SeastarFS is not production-ready by the time of writing this blog, but a significant part of it is already coded and tested (see last paragraph for details). Testing a file system is a big project by itself, and it consists of checking:
- correctness of all file system operations under various loads
- latency of the operations under various loads with different client concurrency levels
- general throughput of the file system
- correctness of the compaction process
- performance of the compaction process — both in terms of how much data can be reclaimed and how many resources are needed for that
- how the system compares to other systems, like XFS.

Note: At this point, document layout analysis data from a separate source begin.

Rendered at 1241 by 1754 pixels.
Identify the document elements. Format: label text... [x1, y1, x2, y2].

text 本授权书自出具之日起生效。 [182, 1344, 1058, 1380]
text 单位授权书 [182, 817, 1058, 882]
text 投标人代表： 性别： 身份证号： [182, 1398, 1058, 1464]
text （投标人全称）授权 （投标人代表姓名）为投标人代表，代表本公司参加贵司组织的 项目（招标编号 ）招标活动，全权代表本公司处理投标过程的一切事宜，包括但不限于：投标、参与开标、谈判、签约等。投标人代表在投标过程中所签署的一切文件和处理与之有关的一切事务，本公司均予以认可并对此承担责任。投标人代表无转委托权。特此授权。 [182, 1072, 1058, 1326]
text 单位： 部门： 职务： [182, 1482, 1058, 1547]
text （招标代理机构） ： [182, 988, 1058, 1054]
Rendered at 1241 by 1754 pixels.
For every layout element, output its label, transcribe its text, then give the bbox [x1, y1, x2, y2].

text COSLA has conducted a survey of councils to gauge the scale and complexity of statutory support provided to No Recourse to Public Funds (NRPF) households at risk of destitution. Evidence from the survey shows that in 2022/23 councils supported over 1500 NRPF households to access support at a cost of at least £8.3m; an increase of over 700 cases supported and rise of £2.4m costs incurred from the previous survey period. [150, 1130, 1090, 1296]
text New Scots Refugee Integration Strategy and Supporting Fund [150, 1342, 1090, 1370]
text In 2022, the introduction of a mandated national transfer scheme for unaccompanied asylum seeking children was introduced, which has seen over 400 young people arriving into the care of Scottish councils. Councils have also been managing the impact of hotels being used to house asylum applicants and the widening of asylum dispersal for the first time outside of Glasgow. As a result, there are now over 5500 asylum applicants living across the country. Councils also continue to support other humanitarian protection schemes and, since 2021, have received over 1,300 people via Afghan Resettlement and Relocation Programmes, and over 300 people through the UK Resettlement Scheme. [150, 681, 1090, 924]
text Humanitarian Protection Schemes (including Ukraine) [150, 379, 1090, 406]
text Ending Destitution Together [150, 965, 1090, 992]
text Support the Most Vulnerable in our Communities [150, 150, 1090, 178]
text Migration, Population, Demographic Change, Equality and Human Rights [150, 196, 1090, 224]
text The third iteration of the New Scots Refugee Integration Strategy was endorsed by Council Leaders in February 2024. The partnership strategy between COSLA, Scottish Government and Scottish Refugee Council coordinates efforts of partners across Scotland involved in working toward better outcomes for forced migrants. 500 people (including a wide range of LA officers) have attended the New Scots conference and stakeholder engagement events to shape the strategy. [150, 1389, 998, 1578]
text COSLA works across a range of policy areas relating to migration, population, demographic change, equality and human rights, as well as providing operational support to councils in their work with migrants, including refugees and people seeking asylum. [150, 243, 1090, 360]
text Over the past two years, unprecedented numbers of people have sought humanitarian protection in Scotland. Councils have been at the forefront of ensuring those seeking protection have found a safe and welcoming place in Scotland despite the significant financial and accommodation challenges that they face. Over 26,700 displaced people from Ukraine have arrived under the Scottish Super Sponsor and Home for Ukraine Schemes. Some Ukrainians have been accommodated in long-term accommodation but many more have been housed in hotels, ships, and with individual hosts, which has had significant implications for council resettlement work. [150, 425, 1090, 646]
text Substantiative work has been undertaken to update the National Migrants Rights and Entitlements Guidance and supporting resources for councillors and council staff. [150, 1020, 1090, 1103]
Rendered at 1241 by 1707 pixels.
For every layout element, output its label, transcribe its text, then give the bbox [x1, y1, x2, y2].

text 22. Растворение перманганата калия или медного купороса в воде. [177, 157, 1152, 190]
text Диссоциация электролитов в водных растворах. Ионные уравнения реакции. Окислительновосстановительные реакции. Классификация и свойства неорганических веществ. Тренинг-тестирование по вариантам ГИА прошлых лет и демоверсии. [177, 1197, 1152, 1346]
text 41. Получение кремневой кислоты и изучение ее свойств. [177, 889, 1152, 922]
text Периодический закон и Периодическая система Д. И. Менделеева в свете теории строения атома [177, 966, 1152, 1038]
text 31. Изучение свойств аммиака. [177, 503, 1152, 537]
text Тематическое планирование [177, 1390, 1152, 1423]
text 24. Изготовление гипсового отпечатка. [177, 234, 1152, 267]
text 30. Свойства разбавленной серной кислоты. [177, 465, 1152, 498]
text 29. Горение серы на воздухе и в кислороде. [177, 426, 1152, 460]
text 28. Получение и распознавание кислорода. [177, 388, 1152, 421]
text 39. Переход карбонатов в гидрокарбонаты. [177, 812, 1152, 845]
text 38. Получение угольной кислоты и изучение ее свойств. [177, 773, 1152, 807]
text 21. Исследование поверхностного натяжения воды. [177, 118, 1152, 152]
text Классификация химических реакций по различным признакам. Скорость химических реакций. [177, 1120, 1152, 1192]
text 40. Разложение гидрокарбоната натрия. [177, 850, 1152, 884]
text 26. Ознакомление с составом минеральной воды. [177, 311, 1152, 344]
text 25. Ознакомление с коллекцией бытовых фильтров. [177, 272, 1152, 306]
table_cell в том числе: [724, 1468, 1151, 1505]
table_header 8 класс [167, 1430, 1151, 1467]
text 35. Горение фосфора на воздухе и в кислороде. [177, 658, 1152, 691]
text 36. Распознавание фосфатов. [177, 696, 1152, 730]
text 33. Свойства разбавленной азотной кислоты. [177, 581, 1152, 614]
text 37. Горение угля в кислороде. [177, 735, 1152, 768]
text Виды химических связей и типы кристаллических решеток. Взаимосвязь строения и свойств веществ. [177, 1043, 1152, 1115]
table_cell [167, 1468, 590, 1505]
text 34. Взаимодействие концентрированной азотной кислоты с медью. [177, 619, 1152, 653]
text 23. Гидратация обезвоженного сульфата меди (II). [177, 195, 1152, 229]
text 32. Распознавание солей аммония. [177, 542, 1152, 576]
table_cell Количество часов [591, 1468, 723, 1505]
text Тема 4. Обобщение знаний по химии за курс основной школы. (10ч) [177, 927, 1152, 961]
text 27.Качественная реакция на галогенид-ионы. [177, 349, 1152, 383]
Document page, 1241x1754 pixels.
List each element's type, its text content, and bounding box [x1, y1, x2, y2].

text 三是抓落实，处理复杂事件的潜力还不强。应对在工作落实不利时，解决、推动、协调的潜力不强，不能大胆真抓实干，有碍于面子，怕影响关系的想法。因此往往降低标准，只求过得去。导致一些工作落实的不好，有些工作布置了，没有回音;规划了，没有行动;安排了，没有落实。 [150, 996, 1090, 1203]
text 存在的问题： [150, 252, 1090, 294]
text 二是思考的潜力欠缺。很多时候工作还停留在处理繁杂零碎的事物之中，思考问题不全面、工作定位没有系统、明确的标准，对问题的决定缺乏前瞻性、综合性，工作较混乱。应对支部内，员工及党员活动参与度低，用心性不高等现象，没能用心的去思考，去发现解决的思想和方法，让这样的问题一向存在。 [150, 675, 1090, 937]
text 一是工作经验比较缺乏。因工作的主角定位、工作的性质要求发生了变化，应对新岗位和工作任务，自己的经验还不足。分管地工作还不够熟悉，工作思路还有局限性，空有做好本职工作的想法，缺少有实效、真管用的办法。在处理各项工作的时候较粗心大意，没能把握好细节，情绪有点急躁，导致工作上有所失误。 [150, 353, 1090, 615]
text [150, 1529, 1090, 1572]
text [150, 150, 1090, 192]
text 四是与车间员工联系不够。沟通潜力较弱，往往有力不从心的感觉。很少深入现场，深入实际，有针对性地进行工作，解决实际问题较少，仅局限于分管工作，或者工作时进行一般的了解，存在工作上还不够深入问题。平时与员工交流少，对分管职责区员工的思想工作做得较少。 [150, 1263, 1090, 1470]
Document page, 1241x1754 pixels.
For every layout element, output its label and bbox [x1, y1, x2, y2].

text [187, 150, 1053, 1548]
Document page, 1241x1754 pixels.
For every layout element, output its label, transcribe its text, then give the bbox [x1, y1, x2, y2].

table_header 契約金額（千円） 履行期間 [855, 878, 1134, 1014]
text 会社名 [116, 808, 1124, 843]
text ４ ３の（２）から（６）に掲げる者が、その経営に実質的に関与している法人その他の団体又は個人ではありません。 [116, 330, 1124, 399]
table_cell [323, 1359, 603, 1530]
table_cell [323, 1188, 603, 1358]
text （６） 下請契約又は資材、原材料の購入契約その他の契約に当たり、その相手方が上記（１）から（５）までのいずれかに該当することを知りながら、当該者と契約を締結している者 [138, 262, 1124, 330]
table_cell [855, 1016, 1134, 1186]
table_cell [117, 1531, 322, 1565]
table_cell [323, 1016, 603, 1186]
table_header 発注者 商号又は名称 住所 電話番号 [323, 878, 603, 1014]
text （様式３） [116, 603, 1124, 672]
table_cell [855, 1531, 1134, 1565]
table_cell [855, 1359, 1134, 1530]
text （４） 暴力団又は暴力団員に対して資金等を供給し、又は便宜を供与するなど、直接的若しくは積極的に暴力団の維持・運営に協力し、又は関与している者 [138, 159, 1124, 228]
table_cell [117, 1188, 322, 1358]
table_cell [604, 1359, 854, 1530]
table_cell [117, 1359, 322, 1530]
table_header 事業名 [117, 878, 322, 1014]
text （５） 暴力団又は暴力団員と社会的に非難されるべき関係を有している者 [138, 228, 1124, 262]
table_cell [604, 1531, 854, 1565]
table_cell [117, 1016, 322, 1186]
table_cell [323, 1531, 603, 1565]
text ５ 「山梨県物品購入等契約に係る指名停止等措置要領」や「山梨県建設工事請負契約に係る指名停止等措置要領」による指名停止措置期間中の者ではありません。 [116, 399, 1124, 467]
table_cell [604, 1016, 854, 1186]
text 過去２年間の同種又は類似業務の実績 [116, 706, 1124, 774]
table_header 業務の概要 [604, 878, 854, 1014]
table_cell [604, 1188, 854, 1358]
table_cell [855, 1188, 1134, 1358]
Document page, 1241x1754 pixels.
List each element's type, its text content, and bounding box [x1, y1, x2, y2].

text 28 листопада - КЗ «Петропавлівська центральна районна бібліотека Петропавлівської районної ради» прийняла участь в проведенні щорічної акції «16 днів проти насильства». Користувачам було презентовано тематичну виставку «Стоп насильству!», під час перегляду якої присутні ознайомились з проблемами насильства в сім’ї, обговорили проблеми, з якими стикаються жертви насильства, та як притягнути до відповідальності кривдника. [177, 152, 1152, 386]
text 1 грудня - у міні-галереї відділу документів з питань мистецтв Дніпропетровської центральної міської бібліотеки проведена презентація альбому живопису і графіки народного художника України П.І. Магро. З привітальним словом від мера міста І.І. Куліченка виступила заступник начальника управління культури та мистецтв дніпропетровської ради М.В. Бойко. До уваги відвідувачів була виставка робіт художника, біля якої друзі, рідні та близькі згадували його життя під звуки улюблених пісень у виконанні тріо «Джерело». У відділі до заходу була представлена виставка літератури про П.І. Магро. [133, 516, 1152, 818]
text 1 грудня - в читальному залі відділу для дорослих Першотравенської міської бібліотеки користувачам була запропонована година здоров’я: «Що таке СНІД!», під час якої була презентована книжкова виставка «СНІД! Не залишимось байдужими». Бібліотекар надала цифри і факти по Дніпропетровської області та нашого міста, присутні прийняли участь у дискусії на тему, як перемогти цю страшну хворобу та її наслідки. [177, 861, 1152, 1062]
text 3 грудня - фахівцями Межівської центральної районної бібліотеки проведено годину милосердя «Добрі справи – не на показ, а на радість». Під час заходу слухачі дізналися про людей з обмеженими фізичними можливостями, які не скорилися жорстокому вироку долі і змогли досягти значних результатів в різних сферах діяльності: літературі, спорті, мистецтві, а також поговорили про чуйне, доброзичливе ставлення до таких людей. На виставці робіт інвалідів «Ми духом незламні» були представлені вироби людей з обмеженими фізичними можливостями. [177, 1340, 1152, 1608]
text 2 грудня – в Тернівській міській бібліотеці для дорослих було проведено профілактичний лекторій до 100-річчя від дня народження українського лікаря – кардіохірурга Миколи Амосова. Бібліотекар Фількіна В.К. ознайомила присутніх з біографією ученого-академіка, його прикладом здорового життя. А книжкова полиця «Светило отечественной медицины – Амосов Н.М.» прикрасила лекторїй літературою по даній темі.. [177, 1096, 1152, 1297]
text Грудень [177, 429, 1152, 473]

Comparing to XFS was not a trivial task, since SeastarFS is in fact a userspace library with a specific API, and XFS is an inherent part of the Linux kernel with a different interface. Still, there are tools for benchmarking and checking (click here and here) the underlying file systems written specifically for Seastar, and they were quite easy to port to SeastarFS. As a result, it was possible to see how well SeastarFS performs when compared to others. Here’s a sample chart, showing how consistent SeastarFS is with regard to latency of operations:
Many more results, charts and conclusions can be found in the next paragraph.
Source code and the paper
All of the code produced during this project is open-source and available on GitHub and seastar-dev mailing list:
- [RFC PATCH 01/34] fs: prepare fs/ directory and conditional compilation
Each project was also a foundation for the Bachelor’s thesis of the students who took part in it. The thesis was already reviewed and accepted by the University of Warsaw and is public to read. You can find a detailed description of the design, goals, performed tests and results in this document, in Polish. Volunteers for a translation are very welcome!: zpp_fs.pdf.
We’re very proud of contributing to the creation of this academic paper — congrats to all brand new BSc degree holders! We are definitely looking forward to continuing our cooperation with the students and the faculty of the University of Warsaw in the future. Happy reading!